Hamlin entering cardiac arrest on the field painted an even more foreboding pall over the final week of the regular season. Hamlin’s heart stopping is a freakish incident that could have happened in any sport anywhere in the country, but the NFL’s lack of empathy is exhibit No. 1 in why the players are pushing back in regards to mental and physical safety concerns more than they would have 10 or 20 years ago. The NFL’s optics nearly worsened when both teams were informed they had five minutes to regroup after Hamlin was driven off the field and unable to breathe on his own.
Before Thursday night, the general consensus was that the most imbecilic decision made this season was Jakobi Meyers’ lateral toss to Mac Jones. Coaches Zac Taylor and Sean McDermott refusing to put their distraught teams back out there may have saved the league from a mind-numbingly awful decision that lapped any lapses in rational thought displayed by Jakobi Meyers or Jeff Saturday.

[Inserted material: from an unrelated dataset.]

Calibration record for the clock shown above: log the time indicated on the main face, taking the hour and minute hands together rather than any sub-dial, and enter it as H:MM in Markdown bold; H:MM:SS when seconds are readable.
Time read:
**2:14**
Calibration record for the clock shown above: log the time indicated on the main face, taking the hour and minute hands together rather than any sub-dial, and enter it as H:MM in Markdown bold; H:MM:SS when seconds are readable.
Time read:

In the foreground, the players and the union have waged war against the NFL for months by refusing to address the disproportionately high rate of lower extremity injuries that occur on artificial turf. More specifically, the union has targeted teams utilizing slit film turfs, which cause the highest rate of injuries.
Blame the owners
According to the NFL Players Association, players have a 28 percent higher rate of non-contact lower extremity injuries when playing on artificial turf. The NFL has taken up a defensive stance to those requests as by presenting their own study to counter the union’s demands. The Associated Press calculated the cost of the 14 NFL teams who would need to transition from grass to artificial turf as an $850,000 total per team or $11.9 million overall. Once again, instead of complying with a reasonable request made by the players, miserly owners have dragged their feet.

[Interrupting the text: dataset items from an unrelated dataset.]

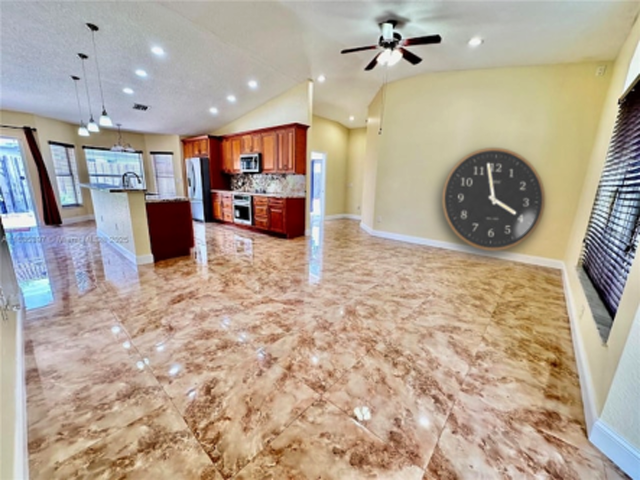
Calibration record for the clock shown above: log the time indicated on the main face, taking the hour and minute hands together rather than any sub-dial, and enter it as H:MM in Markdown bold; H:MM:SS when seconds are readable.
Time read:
**3:58**
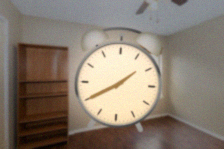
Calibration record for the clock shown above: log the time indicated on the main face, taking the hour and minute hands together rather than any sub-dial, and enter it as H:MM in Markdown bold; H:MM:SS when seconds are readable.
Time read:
**1:40**
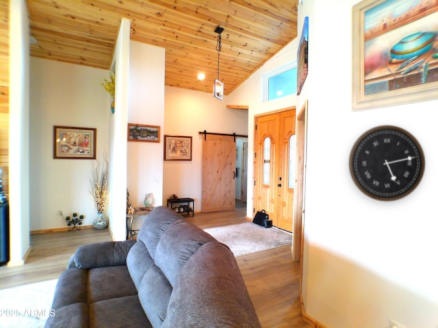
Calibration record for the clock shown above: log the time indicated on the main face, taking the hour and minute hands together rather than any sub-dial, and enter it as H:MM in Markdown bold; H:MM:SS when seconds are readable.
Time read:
**5:13**
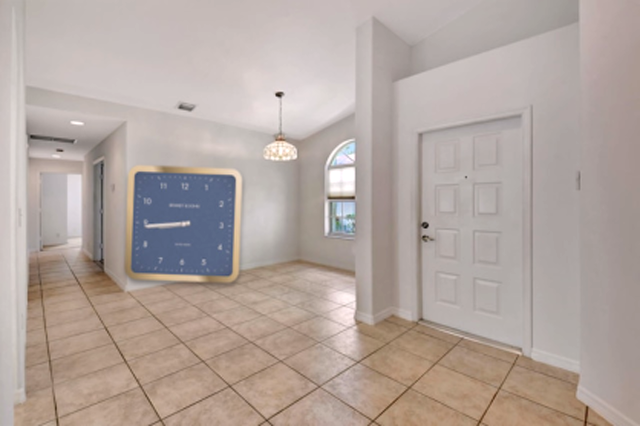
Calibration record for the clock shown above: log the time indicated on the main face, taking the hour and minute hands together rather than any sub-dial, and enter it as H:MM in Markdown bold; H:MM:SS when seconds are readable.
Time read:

It’s not as if this is a new debate. Four years before Patrick’s lawsuit, Reggie Bush was awarded $12.5 million after he was pushed out of bounds and slipped on a concrete strip surrounding the Edward Jones Stadium field in St. Louis. In 2016, former Eagles linebacker and current Niners defensive coordinator DeMeco Ryans filed a $10 million lawsuit against the NFL in 2016 for an Achilles injury he suffered on the low-quality StrathAyr turf at NRG Stadium that ended his career.
The NFL’s concussion spotters nearly missed another concussion to DaVante Parker were it not for his teammate Nelson Agholor aggressively alerting officials after they had to help him off the turf. Were it not for Agholor, Parker was lining up for the next play. A decade ago, Agholor wouldn’t have noticed and Tagovailoa would not have self-reported symptoms and both coaches may not have objected to finishing up a pivotal primetime contest with playoff implications.
The NFL has been in a lateral tailspin since the season launched. This NFL season will continue on Sunday, but the reckoning for the league is coming from within. The players have the power to take control of much of their own fates. If the league wants to slow their descent, they should listen to their prized employees.